All I picked up was:
You.
4
Tyler
I called Selma that afternoon, sweat still dripping down my neck, blood still caked onto my cracked-raw, chalk-covered knuckles. I was home now, but I’d spent the past four hours at my gym across town, pummeling the shit out of a punching bag, trying to breathe. Trying to turn the past eleven years—the past twenty-four hours—inside out. Trying to pretend I’d never opened that email, stepped foot in that coffee shop, or seen that look on Katie’s face.
“You’re not quitting,” Selma said.
“What?” I’d been pacing around my shoebox of a bedroom—exactly what you’re picturing: a twin-size mess with a cluttered desk and paper-thin, probably unpermitted walls—but with that, I came to a halt. A door swung open on her end of the line. A whoosh of air. Wind chimes. Rustling.
“You’re not quitting,” she said again. Something clucked in the background. A chicken? A rooster? “You signed a contract. It’s binding. I have a deadline.”
“I understand. But it’s complicated. It’s—”
Selma cursed then. Not at me, not directly, anyway. There was more clucking, more profanity. A moment later, she exhaled. “Do you know,” she said, “how many copies of a new Meredith Bradford novel sell on publication day?”
“No, I—”
“A million,” she said. “A whole goddamn million.”
I nodded but said nothing. She could not see me, and it did not matter. It was, somehow, an audible nod.
“Do you know how I get paid, Tyler?”
Another nod. Literary agents took a standard 15 percent cut of whatever their clients brought in. In other words, they only made money when their talent made money.
“I do not,” she said, “have the luxury of finding Katie anyone else.
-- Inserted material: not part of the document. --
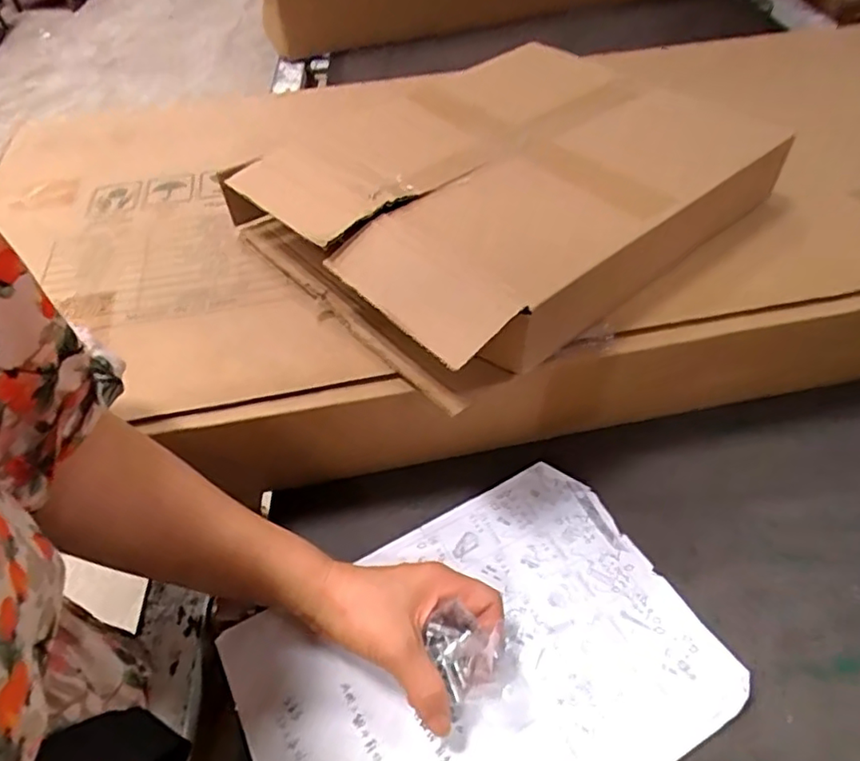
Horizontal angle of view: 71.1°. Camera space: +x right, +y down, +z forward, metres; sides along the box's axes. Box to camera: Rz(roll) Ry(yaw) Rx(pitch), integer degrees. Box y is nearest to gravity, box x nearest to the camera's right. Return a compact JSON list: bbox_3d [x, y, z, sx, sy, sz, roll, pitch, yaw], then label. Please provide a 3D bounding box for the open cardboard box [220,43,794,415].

I have a publisher breathing down my neck. I have fourteen weeks to get them a clean manuscript. I’ve got projects going to auction. I’ve got a partner who bought a hundred-acre working ranch that’s costing me an arm and a leg. I’ve got three authors in breach of contract and two others whose manuscripts I promised to have read yesterday. I need you to make my life the slightest bit less impossible. I need you and Katie to write this book.”
I did not say what I was thinking: that there must have been thousands of more qualified authors who could spin together a solid romance in a month or two, tops. I did not say anything. I didn’t get a chance to. Because Selma was still talking.
“I thought you wanted this, Tyler. I thought you were serious about your career.”
“I... I am.”
“Are you? Because publishing is a small world. And I wouldn’t want your reputation to take another hit. I wouldn’t want—”
“No, no. I’m serious. I’m so serious.” Through the stretch of afternoon light sneaking between the iron bars of my barely there, garden-level window was today’s freeze-frame: Katie’s puffed-up chest, at war with her fallen face. Her voice, firm but failing, and so, so clear:Go, quit, leave. If she just would’ve listened. If she just would’ve let me explain. “I can do this. I swear, I can do this.”
Selma sighed. “I’ll tell you what. Write me this book, and I’ll take yours back to market. Just clean it up, all right? It’s a little too weird. Make it thirty percent less disorienting and fifty pages shorter, and I’ll find a way to sell it.”
“You will? You mean it?”
She was quiet for a moment. Another chicken clucked.
“I mean it,” she said. “Do me this favor, and I’ll sell your book.”